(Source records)
⟨
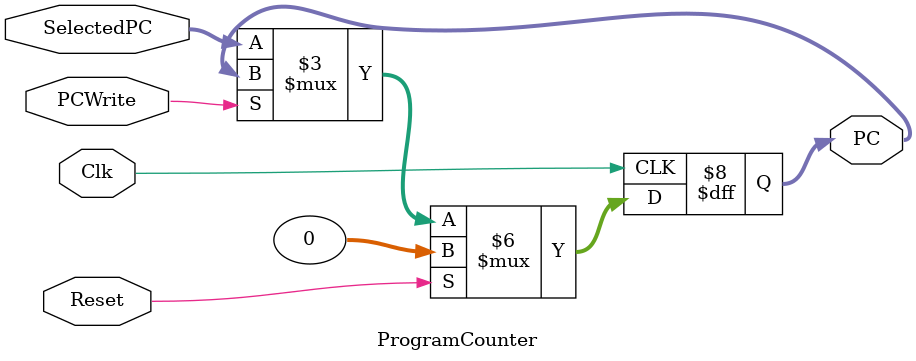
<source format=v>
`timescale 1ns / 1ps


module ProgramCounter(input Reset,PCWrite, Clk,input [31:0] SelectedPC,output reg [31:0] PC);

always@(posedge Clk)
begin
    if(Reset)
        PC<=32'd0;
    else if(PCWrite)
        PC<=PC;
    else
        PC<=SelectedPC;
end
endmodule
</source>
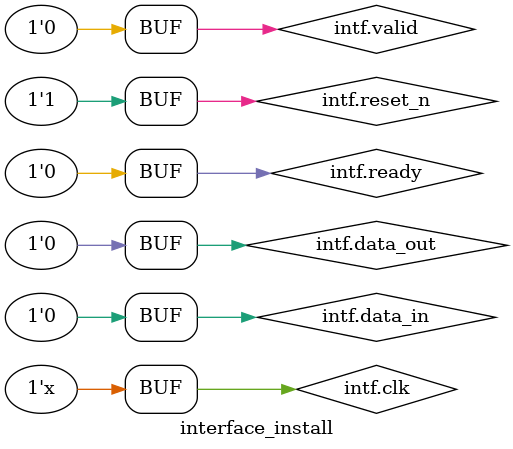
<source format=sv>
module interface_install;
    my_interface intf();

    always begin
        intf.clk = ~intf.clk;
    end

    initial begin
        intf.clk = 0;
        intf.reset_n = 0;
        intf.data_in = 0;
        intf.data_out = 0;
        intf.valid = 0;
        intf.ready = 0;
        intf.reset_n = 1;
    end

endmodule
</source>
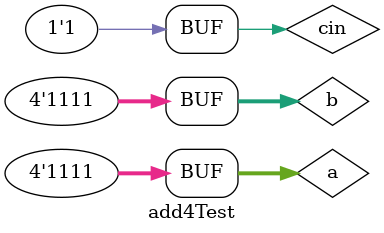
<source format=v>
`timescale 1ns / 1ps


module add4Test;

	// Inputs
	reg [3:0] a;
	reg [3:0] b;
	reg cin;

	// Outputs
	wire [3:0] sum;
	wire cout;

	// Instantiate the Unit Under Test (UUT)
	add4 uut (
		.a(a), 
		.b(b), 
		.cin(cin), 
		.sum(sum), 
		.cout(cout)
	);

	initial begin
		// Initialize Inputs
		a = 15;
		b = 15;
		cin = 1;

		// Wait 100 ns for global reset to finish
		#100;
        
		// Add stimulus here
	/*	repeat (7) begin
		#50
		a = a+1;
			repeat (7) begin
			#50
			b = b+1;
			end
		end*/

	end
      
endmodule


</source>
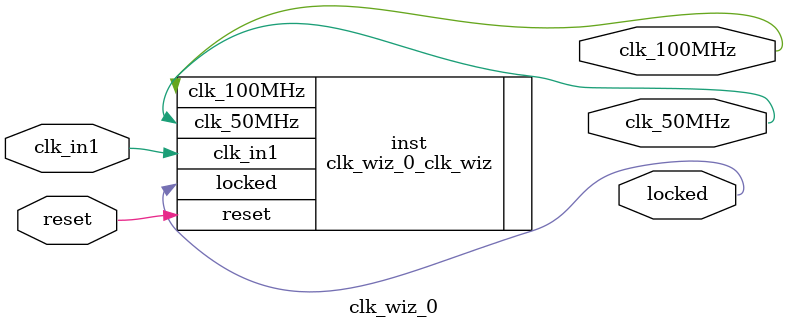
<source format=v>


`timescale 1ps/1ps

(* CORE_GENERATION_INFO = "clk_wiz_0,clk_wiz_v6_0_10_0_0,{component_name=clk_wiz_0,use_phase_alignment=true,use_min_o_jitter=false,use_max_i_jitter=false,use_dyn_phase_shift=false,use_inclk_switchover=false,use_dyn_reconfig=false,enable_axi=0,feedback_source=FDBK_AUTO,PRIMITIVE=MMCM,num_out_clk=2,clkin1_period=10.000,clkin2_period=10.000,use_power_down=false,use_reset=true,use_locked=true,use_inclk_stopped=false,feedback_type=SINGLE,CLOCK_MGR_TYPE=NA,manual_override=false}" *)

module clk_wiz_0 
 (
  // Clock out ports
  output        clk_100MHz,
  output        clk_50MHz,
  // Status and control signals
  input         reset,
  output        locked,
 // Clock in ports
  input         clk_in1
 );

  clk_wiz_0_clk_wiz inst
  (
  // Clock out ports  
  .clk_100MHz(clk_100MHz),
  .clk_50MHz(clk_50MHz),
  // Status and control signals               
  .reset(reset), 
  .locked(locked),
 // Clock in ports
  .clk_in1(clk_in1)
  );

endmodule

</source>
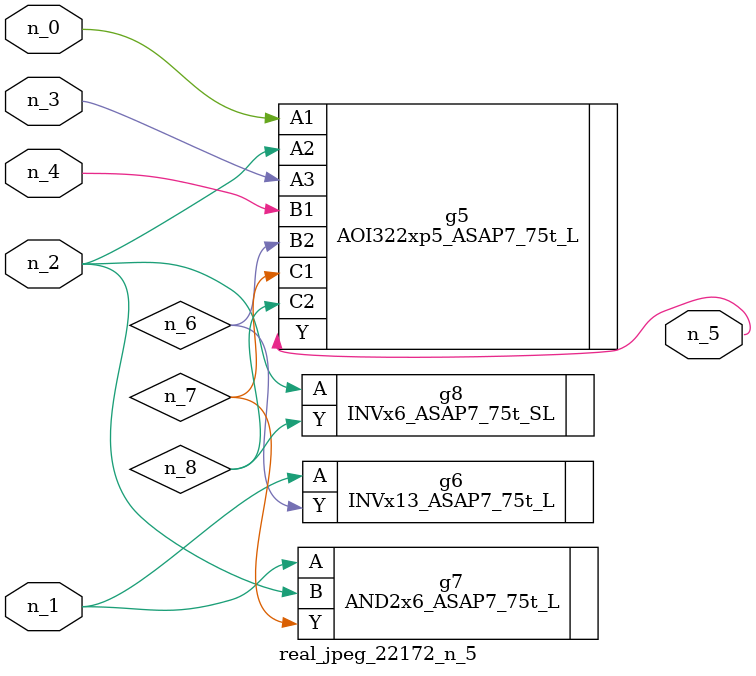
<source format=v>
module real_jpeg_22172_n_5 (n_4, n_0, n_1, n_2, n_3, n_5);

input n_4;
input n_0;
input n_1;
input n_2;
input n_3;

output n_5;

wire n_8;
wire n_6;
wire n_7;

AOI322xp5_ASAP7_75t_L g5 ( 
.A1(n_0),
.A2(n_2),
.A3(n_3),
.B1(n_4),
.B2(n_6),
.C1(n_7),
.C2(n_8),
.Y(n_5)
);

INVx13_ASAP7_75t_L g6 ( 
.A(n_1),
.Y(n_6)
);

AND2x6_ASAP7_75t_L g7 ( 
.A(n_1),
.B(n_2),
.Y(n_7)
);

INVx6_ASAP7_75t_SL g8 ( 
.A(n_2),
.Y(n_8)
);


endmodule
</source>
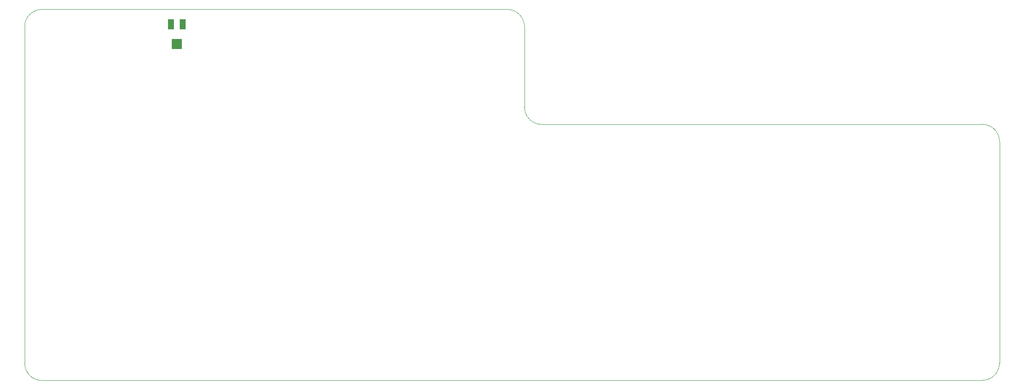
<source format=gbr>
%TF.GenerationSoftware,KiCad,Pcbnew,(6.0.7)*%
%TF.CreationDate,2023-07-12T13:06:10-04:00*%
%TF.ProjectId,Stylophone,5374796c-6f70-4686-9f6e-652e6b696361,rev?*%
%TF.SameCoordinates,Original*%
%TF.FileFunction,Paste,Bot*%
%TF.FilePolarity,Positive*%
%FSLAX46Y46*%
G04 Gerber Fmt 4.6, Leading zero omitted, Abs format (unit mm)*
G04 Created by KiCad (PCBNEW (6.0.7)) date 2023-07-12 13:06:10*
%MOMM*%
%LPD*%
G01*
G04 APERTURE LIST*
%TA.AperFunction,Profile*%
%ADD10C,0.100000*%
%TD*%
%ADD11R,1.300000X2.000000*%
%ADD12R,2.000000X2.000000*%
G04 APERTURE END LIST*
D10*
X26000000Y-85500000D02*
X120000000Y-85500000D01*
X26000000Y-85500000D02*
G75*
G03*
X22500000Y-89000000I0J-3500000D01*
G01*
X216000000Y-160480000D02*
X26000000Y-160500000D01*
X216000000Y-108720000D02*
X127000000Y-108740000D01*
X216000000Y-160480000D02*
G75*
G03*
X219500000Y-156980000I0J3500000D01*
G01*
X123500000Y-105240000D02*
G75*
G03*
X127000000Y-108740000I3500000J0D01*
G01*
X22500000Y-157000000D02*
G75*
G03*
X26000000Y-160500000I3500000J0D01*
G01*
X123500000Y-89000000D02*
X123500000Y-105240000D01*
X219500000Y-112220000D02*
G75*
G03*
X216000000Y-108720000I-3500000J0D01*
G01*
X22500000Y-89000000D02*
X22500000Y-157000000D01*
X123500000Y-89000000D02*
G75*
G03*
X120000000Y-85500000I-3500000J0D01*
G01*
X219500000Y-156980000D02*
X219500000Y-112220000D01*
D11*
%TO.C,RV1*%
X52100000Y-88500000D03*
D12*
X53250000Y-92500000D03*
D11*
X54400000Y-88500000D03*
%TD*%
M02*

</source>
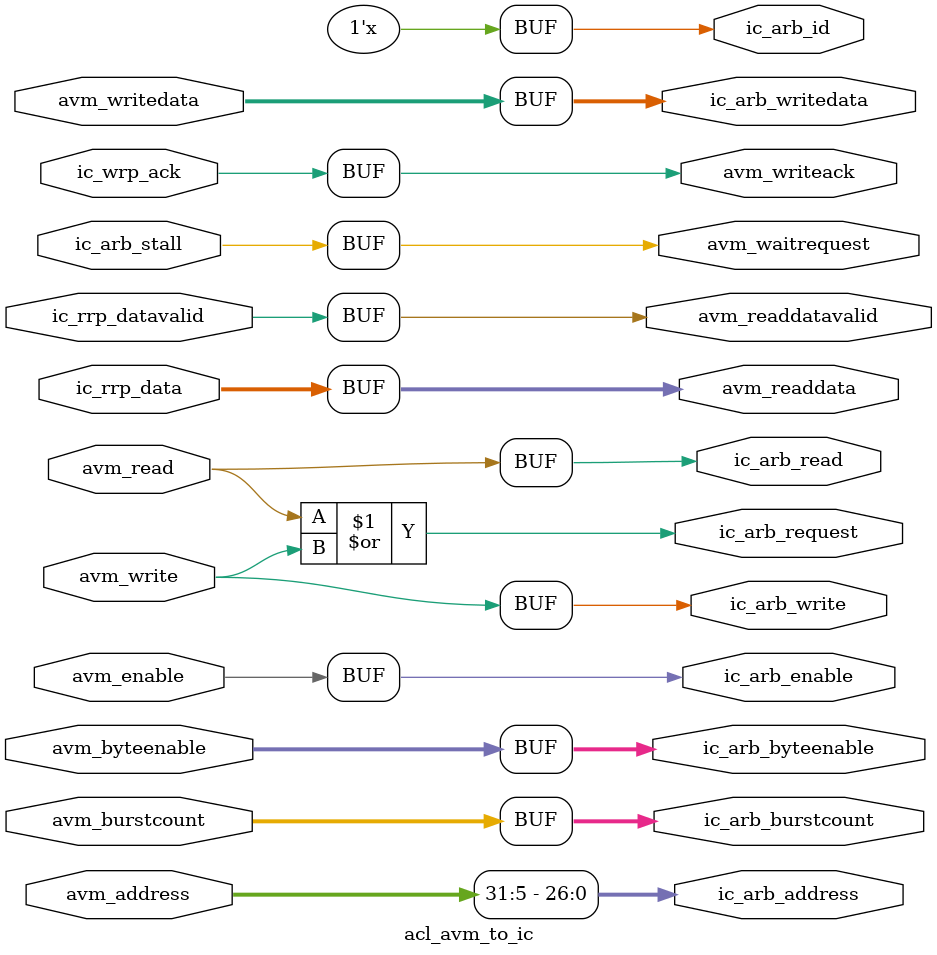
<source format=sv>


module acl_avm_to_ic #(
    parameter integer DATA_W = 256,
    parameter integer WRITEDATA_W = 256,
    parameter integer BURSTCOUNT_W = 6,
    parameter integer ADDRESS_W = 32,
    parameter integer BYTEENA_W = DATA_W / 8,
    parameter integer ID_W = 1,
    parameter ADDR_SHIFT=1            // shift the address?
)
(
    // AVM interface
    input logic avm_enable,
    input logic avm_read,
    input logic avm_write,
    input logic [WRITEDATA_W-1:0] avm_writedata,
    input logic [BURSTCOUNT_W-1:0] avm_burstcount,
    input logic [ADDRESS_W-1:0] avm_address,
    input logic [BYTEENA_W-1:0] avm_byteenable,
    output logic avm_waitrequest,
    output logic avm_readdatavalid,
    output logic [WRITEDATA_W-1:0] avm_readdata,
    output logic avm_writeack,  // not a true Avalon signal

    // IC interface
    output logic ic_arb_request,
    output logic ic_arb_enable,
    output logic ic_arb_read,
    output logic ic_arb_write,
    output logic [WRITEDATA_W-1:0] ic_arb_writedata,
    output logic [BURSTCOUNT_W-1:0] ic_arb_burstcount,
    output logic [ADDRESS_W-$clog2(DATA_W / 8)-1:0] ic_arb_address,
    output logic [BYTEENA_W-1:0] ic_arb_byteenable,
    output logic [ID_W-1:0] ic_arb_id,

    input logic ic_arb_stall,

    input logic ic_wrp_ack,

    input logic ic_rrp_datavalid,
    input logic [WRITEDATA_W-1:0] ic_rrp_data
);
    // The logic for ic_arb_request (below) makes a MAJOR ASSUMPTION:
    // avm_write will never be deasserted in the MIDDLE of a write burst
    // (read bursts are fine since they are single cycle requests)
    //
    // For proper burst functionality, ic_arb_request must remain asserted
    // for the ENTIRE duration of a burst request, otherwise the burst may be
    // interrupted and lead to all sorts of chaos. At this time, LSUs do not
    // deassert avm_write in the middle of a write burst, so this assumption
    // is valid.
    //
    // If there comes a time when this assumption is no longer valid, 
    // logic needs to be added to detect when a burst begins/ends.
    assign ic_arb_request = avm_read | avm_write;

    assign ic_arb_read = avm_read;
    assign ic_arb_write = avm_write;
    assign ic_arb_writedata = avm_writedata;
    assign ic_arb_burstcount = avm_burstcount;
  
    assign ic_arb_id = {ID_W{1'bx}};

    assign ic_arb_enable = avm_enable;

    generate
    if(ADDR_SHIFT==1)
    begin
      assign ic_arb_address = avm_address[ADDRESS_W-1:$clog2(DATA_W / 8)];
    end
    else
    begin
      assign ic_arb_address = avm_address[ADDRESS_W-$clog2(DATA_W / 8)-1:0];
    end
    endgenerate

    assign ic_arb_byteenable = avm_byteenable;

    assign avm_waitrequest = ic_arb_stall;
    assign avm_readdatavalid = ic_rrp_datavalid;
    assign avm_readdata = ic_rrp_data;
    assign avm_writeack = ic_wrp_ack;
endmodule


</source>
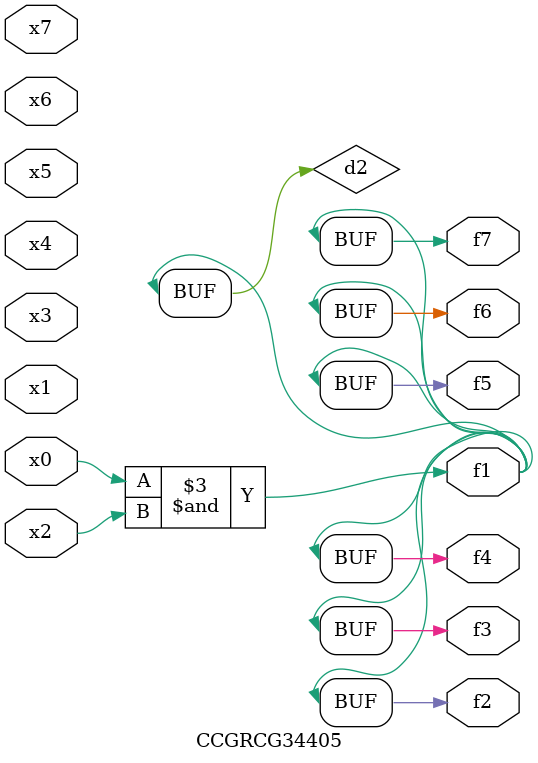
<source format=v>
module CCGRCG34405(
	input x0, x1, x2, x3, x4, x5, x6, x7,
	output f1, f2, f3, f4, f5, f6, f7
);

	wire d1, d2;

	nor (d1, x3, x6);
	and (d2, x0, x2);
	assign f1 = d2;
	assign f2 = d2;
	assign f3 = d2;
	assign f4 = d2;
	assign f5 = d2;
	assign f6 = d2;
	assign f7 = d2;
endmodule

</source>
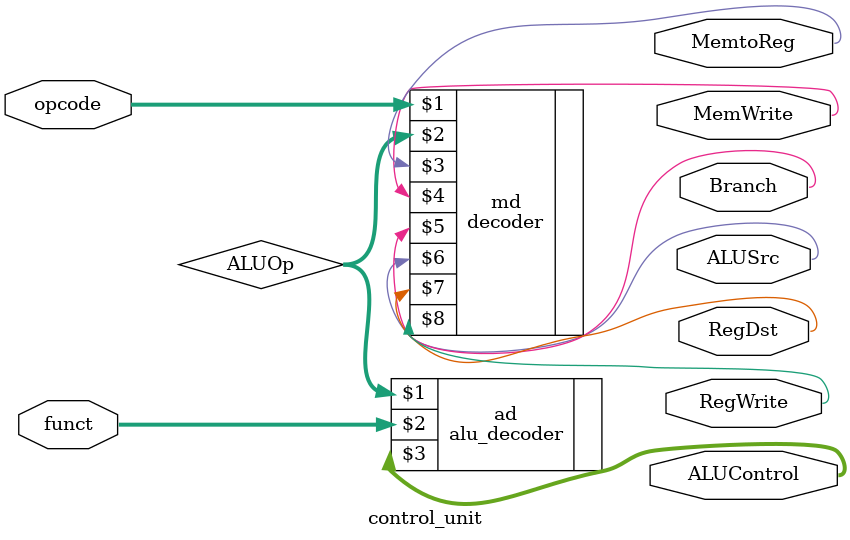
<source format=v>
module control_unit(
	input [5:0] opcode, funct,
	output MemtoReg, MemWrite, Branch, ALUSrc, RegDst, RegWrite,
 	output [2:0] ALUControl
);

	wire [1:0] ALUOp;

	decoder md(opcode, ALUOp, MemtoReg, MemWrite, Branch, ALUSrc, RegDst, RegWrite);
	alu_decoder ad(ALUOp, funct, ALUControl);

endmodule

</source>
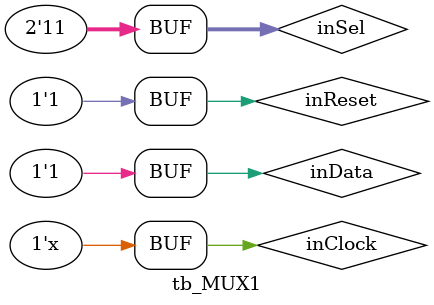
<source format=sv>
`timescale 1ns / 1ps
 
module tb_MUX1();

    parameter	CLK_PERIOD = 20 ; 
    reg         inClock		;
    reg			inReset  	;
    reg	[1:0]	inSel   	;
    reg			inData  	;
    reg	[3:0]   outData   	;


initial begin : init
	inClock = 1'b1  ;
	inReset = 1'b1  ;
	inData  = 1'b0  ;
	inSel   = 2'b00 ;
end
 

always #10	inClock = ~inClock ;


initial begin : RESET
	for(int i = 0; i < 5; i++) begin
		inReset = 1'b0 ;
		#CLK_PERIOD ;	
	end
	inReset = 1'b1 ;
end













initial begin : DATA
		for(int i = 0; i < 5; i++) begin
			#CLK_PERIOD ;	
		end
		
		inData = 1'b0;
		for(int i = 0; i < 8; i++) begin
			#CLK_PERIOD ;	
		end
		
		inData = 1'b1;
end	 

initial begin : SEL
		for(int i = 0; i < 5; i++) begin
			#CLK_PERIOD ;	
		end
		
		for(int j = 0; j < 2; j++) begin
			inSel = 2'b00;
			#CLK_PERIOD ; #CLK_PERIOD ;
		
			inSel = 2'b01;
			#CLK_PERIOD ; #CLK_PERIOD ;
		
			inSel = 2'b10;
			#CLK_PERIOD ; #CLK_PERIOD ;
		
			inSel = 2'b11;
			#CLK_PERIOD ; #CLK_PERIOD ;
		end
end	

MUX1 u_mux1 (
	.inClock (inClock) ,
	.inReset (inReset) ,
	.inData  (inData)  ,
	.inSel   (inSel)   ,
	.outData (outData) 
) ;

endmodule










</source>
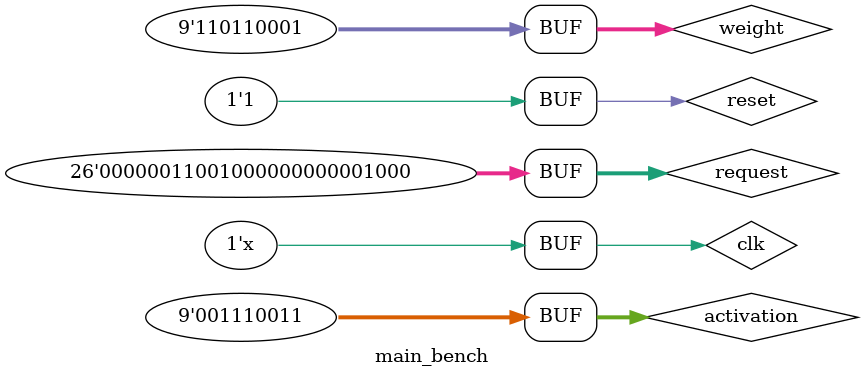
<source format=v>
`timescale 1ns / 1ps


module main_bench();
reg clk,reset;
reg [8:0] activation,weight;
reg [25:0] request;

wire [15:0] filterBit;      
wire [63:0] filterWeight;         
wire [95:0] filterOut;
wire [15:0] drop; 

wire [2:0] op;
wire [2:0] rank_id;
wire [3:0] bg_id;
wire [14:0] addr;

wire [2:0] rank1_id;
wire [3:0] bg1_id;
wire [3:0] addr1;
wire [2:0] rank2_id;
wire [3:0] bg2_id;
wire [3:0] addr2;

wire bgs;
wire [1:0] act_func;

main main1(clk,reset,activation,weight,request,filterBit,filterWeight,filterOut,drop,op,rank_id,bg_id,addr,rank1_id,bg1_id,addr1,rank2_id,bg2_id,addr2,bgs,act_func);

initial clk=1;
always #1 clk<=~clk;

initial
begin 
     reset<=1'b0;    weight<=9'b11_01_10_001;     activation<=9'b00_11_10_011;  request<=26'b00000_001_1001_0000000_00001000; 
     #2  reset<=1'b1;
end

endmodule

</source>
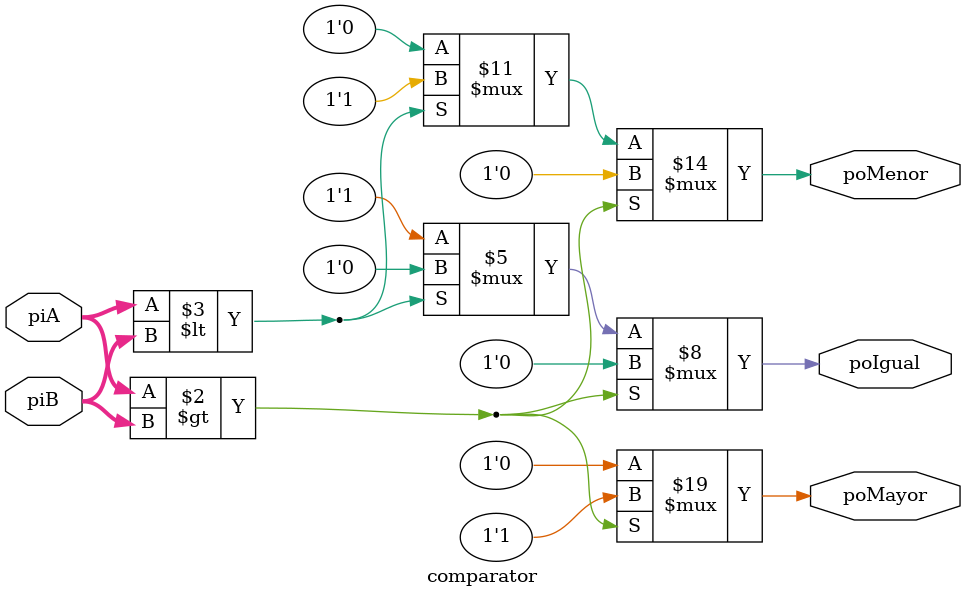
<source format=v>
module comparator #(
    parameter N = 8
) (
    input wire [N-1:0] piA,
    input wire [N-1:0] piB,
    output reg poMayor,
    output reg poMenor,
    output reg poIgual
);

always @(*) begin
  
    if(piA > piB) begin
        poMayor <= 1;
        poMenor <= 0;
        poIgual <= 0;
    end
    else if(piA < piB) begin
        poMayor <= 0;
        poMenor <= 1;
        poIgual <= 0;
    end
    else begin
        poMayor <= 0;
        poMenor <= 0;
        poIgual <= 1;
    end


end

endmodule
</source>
⟩
Problem details -
With pictures excluded, reproduce exactly the lines above from the one containing "assign f7 = d2;" down to the one containing "inData = 1'b0;", those two included.

Your response -
	assign f7 = d2;
endmodule

</source>
<source format=v>
module control_unit(
	input [5:0] opcode, funct,
	output MemtoReg, MemWrite, Branch, ALUSrc, RegDst, RegWrite,
 	output [2:0] ALUControl
);

	wire [1:0] ALUOp;

	decoder md(opcode, ALUOp, MemtoReg, MemWrite, Branch, ALUSrc, RegDst, RegWrite);
	alu_decoder ad(ALUOp, funct, ALUControl);

endmodule

</source>
<source format=sv>
`timescale 1ns / 1ps
 
module tb_MUX1();

    parameter	CLK_PERIOD = 20 ; 
    reg         inClock		;
    reg			inReset  	;
    reg	[1:0]	inSel   	;
    reg			inData  	;
    reg	[3:0]   outData   	;


initial begin : init
	inClock = 1'b1  ;
	inReset = 1'b1  ;
	inData  = 1'b0  ;
	inSel   = 2'b00 ;
end
 

always #10	inClock = ~inClock ;


initial begin : RESET
	for(int i = 0; i < 5; i++) begin
		inReset = 1'b0 ;
		#CLK_PERIOD ;	
	end
	inReset = 1'b1 ;
end













initial begin : DATA
		for(int i = 0; i < 5; i++) begin
			#CLK_PERIOD ;	
		end
		
		inData = 1'b0;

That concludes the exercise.